I guess if one objects to this kind of overloading, one could just use the URIs of the DwC classes themselves as values for rdf:type rather than using the dwctype URIs.  The RDF there doesn't seem to have any kind of subclassing (but there is the problem of typing PhysicalSpecimen which is not a generic DwC class).

And a new class would have to be created every time a new token was conceived, and new predicates for every relationship of every new token to every other Class they might relate to. Doesn't seem scalable to try to define the whole biodiversity universe in this way, so what is the "sweet spot" solution. Create only what you need to create to solve the specific problem at hand? Don't try to standardize at this level?

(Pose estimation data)

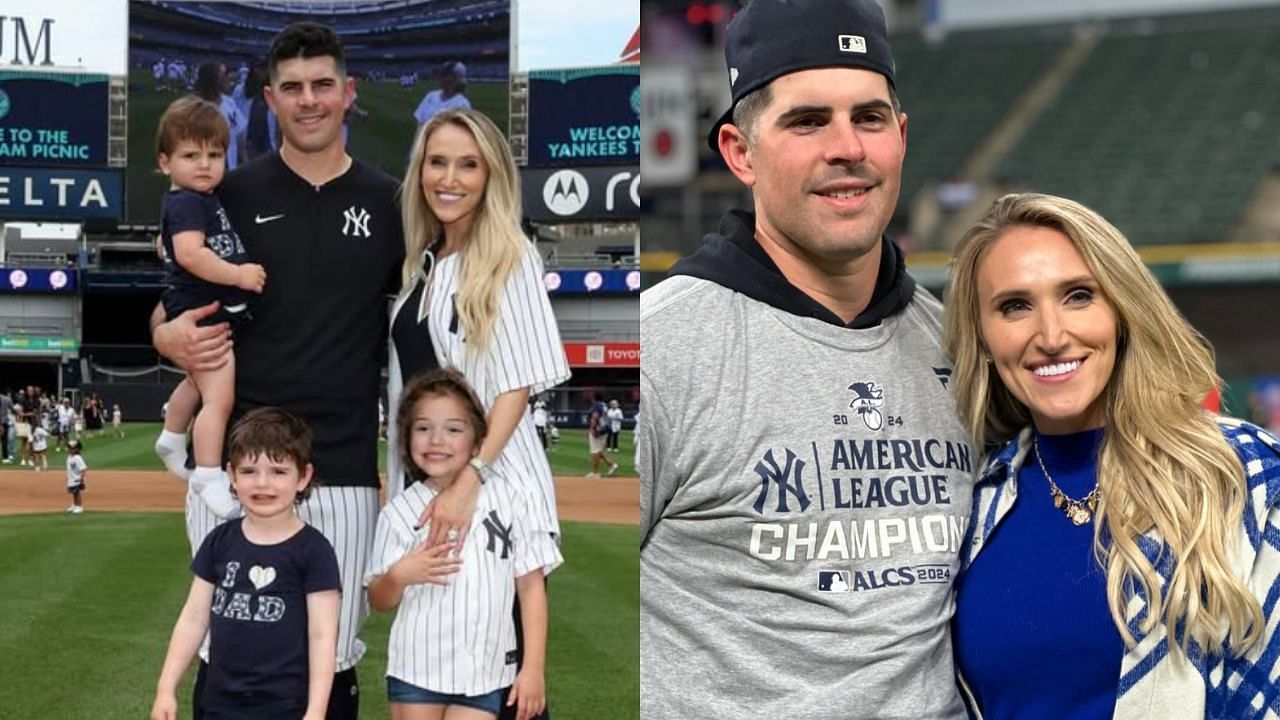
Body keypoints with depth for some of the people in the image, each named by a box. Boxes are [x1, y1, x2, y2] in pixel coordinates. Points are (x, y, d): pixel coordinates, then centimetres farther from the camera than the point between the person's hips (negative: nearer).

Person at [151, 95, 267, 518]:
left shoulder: (205, 200, 13)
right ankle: (208, 476, -15)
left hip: (218, 313, 11)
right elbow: (190, 253, -32)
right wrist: (238, 275, -29)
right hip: (201, 313, -11)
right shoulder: (185, 204, -17)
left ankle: (172, 439, 52)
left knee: (198, 383, 31)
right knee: (219, 396, -17)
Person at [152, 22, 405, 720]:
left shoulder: (388, 203, 7)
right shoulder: (231, 194, 5)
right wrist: (172, 338, -14)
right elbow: (166, 312, 10)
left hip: (344, 468, 1)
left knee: (332, 663, 6)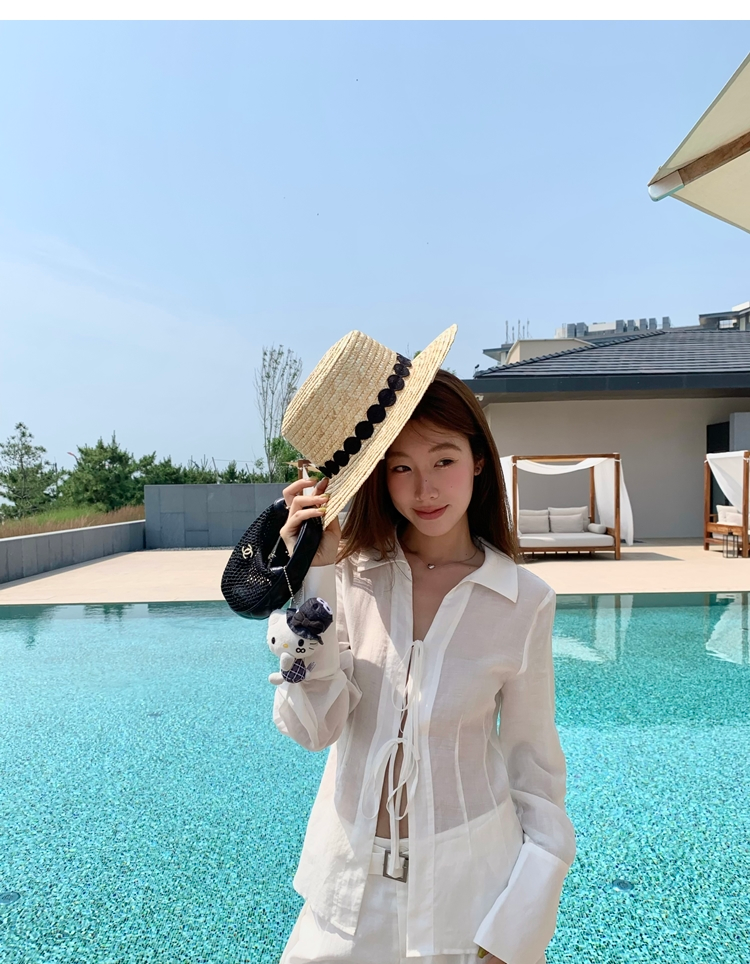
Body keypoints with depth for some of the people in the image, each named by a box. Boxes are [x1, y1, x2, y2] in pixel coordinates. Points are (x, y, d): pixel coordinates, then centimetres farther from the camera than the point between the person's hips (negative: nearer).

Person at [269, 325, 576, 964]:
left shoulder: (523, 603, -13)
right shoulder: (348, 575, -11)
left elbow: (533, 763, -4)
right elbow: (313, 729, -16)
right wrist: (312, 578, -23)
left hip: (466, 884, -1)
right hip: (349, 881, 2)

* Study questions
1. Answer these questions about the Darwin Core excerpt:
(a) What could be used as values for rdf:type instead of the dwctype URIs?
(b) Which type is named as a problem because it is not a generic DwC class?
(c) What would have to be created every time a new token was conceived?
2. Continue the Darwin Core excerpt, starting after its final question.
The rows have no connection to the Darwin Core excerpt.

* Results of the exercise
1.
(a) The URIs of the DwC classes themselves.
(b) PhysicalSpecimen.
(c) A new class, along with new predicates for every relationship of each new token to every other class it might relate to.

2.
Well, upon further reflection, I'm thinking that it isn't necessary to create a new class for every kind of token.  I have been mentally equating Darwin Core classes with rdfs:Class'es.  They could be the same thing, but wouldn't have to be.  What is important here is that we have a way to meet the (somewhat vague) requirement in the GUID Applicability statement (http://www.tdwg.org/stdtrack/article/download/150/51) that resources in the biodiversity informatics world should be typed using a well-known vocabulary.  If there are already well-known classes or types for the thing we need to describe (like StillImage in Dublin Core or Person in FOAF) then we can use them.  The issue comes to a head when other vocabularies don't have terms for the things we need to type, e.g. Individuals and PreservedSpecimens.  That's where DwC needs to create either classes or dwctype terms (unencumbered with subClass properties!).  The problem here is that there needs to be a consensus in the community about appropriate values for rdf:type in RDF provided for GUIDs.  Can a "semantic reasoner" program know that http://rs.tdwg.org/dwc/dwctype/Occurrence is the same kind of thing as http://rs.tdwg.org/dwc/terms/Occurrence and as the TDWG ontology URI for Occurrence (which I can't remember at the moment)?  I think not unless we assert some kind of sameAs relationship, which seems dangerous to me.  The GUID applicability statement specifically mentions the TDWG ontology, but I thing the GUID implementation is happening too fast to wait for all of the required "cat herding" that would be needed before a TDWG Ontology is done enough to serve this purpose.  I think dwctype is the best answer for things that aren't already typed in another vocabulary.  But I'm not going to use it while the subclass problems are still there.
 
By the way, we don't have one DwCType for every DwC (or borrowed Dublin Core) Class as you said.  There are no types for Identification, Event, and GeologicalContext

There is a type for Event (http://rs.tdwg.org/dwc/terms/type-vocabulary/index.htm#Event), but not for the other two. When I said "We have one DwCType for every DwC (or borrowed Dublin Core) Class" I should have added "for which it makes sense to have a record."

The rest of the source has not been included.